▸ **Task requirements**
Starting at the top of the entries below, set down each line exactly as written, and stop after the line containing "professor at Shippensburg".

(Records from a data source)
____________

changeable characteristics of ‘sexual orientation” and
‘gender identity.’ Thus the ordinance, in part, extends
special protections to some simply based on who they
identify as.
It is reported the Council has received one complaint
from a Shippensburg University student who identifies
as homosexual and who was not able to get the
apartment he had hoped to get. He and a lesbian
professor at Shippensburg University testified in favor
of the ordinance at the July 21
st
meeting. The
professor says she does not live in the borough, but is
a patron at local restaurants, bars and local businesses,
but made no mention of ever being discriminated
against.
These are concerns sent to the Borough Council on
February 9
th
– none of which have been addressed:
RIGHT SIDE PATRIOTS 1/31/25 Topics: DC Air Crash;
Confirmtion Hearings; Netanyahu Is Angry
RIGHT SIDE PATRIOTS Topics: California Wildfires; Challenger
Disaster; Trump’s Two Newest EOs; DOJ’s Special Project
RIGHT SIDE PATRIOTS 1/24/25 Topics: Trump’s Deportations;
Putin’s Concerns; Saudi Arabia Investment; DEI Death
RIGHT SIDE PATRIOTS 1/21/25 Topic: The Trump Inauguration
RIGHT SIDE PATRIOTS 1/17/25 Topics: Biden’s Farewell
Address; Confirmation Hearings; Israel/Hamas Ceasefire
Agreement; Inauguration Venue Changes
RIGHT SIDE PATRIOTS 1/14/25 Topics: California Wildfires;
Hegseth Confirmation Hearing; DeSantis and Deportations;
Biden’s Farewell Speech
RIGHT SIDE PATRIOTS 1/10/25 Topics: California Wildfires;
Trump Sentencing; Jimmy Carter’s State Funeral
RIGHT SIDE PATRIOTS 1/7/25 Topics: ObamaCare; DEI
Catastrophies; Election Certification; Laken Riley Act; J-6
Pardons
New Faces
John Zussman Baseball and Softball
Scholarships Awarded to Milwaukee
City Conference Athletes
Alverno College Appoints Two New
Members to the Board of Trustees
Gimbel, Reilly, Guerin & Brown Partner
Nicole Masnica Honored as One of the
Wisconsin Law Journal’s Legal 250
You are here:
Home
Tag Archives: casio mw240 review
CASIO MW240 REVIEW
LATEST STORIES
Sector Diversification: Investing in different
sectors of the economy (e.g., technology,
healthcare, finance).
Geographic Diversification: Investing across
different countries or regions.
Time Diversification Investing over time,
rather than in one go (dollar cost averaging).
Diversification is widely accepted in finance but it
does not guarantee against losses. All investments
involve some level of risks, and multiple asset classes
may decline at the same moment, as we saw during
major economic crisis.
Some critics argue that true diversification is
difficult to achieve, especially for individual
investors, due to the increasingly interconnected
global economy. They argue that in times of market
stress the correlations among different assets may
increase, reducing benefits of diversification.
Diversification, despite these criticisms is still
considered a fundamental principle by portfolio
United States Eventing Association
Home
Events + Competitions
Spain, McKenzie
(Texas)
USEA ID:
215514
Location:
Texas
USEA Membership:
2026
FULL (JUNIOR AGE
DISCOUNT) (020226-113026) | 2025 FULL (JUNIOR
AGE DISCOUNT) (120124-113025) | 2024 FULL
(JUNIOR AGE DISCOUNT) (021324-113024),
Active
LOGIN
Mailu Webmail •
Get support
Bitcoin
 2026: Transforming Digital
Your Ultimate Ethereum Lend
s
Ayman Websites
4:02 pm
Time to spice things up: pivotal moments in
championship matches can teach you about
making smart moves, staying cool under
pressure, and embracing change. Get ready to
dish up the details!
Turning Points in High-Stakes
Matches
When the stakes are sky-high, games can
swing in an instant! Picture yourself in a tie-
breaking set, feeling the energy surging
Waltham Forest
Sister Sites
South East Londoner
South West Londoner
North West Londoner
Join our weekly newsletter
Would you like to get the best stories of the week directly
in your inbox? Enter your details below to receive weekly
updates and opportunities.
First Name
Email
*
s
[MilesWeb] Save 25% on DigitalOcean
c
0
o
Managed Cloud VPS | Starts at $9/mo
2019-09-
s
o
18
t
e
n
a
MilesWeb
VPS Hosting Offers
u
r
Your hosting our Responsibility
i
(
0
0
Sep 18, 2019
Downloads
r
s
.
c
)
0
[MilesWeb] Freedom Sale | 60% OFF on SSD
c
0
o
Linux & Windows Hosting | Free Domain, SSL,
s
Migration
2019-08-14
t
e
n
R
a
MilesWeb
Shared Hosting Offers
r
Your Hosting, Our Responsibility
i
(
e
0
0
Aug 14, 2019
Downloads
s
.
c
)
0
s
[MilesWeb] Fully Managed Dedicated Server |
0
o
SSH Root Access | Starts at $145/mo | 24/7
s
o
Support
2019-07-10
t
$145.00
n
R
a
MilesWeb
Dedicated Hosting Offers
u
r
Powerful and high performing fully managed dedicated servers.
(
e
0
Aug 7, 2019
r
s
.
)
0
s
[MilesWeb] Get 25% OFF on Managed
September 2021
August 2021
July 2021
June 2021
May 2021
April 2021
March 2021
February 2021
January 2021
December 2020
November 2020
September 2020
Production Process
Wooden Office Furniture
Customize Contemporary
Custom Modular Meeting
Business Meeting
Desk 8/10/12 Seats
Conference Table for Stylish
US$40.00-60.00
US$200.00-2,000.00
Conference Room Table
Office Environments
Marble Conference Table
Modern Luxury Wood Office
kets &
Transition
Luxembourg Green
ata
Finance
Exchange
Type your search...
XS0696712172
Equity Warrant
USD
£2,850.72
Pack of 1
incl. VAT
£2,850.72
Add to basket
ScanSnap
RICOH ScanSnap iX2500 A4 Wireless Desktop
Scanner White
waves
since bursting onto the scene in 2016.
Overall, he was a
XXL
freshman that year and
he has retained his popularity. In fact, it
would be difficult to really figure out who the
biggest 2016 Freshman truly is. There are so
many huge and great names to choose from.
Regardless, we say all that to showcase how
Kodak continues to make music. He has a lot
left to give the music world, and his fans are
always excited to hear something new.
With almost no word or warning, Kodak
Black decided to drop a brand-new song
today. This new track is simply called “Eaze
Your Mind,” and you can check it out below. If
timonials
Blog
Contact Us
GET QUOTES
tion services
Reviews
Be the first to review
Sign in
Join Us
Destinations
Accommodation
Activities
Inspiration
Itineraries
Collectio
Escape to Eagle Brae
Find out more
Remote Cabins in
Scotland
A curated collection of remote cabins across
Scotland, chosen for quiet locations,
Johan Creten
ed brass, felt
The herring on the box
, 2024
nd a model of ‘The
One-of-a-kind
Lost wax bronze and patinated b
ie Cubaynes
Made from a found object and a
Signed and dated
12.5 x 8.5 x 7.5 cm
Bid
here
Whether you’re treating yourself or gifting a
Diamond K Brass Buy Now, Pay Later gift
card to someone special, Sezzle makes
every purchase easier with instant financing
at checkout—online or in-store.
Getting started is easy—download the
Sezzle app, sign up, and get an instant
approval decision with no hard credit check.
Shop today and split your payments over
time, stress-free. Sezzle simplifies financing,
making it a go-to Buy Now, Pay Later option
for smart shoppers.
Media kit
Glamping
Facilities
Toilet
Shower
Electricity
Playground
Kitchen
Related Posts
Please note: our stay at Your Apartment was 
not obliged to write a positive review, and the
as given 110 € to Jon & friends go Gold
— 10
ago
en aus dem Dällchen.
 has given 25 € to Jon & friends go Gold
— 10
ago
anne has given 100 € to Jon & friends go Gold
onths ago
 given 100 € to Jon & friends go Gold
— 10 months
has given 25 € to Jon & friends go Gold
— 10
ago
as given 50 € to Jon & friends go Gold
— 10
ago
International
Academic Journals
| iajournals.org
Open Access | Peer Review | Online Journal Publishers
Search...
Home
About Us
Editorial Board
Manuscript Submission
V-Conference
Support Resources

____________

▸ **Output of the exercise**
changeable characteristics of ‘sexual orientation” and
‘gender identity.’ Thus the ordinance, in part, extends
special protections to some simply based on who they
identify as.
It is reported the Council has received one complaint
from a Shippensburg University student who identifies
as homosexual and who was not able to get the
apartment he had hoped to get. He and a lesbian
professor at Shippensburg University testified in favor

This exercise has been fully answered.